Once the domain of three massive broadcast networks airing shows with the broadest possible appeal, TV now consists of a sprawl of channel lineups covering increasingly narrower subjects. As programmers try to find the latest angle on mini-major genres such as weddings, hoarding or living in Louisiana, nothing's too niche to try.

"My Big Fat Gypsy Wedding"
AMC Networks pulled the plug on a channel called Wedding Central last summer, but nuptials programming remains a cable staple. You need to stand out with a very sharp hook, like the one behind this TLC series on "the endless pursuit of perfection ... Irish Traveler style."

"Texas Multi Mamas"
WE TV's slogan promises "Life as WE Know It," which in the Lone Star State means mothers of twins, triplets and quadruplets.

"Hillbilly Handfishin'"
The hosts of this Animal Planet series teach people how to catch catfish with their hands and feet. And the History Channel has "Mudcats." This may be a bigger specialty than we thought.

"Tattoo School"
Coming soon to TLC, this series follows students taking two weeks to master "what most tattoo artists spend years learning." It's one of a fistful of shows about tattoos -- and the 9,998th reality show shot in Louisiana.

"Full Metal Jousting"
In which the History Channel revives and repackages medieval jousting as an extreme sport, injecting it with modern steel suits and "big money" prizes.

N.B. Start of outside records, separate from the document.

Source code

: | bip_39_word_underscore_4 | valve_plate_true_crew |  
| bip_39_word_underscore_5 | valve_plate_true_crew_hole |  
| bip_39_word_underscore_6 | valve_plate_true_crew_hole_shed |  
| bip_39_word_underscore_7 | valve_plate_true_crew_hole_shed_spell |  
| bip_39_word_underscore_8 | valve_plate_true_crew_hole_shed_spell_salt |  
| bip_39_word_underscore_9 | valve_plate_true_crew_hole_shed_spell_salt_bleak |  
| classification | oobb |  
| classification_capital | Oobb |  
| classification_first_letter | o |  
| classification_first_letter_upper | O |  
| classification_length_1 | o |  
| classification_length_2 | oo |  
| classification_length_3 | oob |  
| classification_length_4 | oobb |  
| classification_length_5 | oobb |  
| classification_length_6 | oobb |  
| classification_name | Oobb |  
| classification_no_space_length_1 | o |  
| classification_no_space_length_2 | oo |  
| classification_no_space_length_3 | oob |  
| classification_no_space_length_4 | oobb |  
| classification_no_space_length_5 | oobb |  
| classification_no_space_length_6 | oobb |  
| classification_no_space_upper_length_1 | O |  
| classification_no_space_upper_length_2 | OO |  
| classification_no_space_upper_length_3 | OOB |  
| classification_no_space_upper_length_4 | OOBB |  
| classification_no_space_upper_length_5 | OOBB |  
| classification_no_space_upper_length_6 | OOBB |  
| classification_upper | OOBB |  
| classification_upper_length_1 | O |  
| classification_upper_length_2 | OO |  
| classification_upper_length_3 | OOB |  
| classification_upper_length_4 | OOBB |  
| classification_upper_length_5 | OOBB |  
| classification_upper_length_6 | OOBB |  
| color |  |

"Confessions: Animal Hoarding"
Animal Planet visits people with a compulsion to accumulate and control critters. From the producers of "Intervention."

"Cajun Justice"
Potentially one of the most widely appealing new niche series, this show from A&E follows the Terrebonne Parish Sheriff's Office and promises reports of a shape-shifting swamp creature called the Rougarou. Louisiana reality series No. 9,999.

"Rat Bastards"
This coming Spike TV series will follow hunters of nutria -- large, ecologically ruinous rodents. Set in Louisiana, natch.

"Doomsday Preppers"
National Geographic tracks Americans getting ready to handle the end of the world and brings along an expert to tell them whether their survival tactics would work in the face of Armageddon, the Rapture or a mile-wide asteroid.

"American Stuffers"
Animal Planet's show about a taxidermist in Romance, Ark., to whom pet owners go so that they don't have to say goodbye.